Fig. 3: CDDD11-8 induces promoter-proximal pausing in MDA-MB-453 cells.

a Schematic showing RNA polymerase II (Pol II) localization and corresponding Pol II enrichment by ChIP-seq over promoters and gene bodies during normal transcriptional elongation (upper panel) and during promoter-proximal pausing (lower panel). b Average read density plots (top panels) and heatmaps (bottom panels) representing Pol II ChIP-seq data, showing increased enrichment of Pol II at gene promoters after 4 h treatment with CDDD11-8 (600 nM) in MDA-MB-453 cells. Heatmaps are broken into three regions (increased, decreased, and no change with CDDD11-8), determined by differential enrichment analysis using FDR < 0.05. Data is presented as an average of two replicates representing independent passages of cells. c Average empirical cumulative distribution function plot showing a rightward shift in Pol II pausing index at promoters after treatment with CDDD11-8 (as defined in (b)) in MDA-MB-453 cells.
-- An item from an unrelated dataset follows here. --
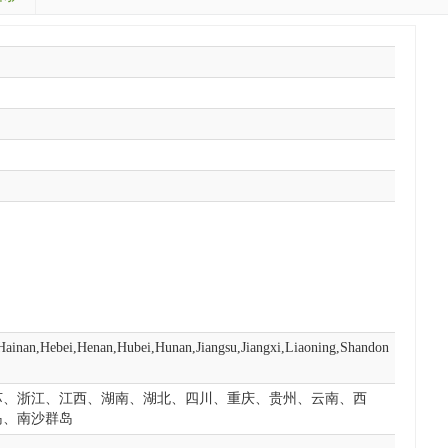
ainan,Hebei,Henan,Hubei,Hunan,Jiangsu,Jiangxi,Liaoning,Shandon
苏、浙江、江西、湖南、湖北、四川、重庆、贵州、云南、西
岛、南沙群岛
The pausing index was defined as a log-transformation of the ratio between the Pol II promoter density and gene body density, where promoters were defined between – 50 bp and + 300 bp of the TSS, and gene bodies defined between – 300 bp and + 3 kb of the TES. Data is presented as an average of two replicates representing independent passages of cells and analyzed using a paired two-sided Wilcoxon test (W = 39,578,209, n = 9,286, p < 0.0001). d Gene ontology analysis for Pol II ChIP-seq data at CDDD11-8 enriched promoters identified in (b), compared to promoter regions that were not differentially gained with treatment. Over-represented HALLMARK gene sets and their corresponding log-transformed FDR values are shown for gene sets which met an FDR-corrected p value (q) of <0.05. e Representative genome browser tracks showing the average Pol II ChIP-seq signal in MDA-MB-453 cells at select HALLMARK G2/M checkpoint binding sites where Pol II promoter-proximal pausing was induced by CDDD11-8. Tracks are scaled to the maximal value (as indicated numerically at the upper-right of each track) to highlight changes in Pol II enrichment over the gene body. The pausing index (PI) ratio between CDDD11-8 and vehicle-treated cells are inset into the CDDD11-8 Pol II tracks. Data is presented as an average of two replicates representing independent passages of cells. The genomic tracks for E2F2 have been horizontally scaled for ease of visualization, as they are normally oriented on the minus strand.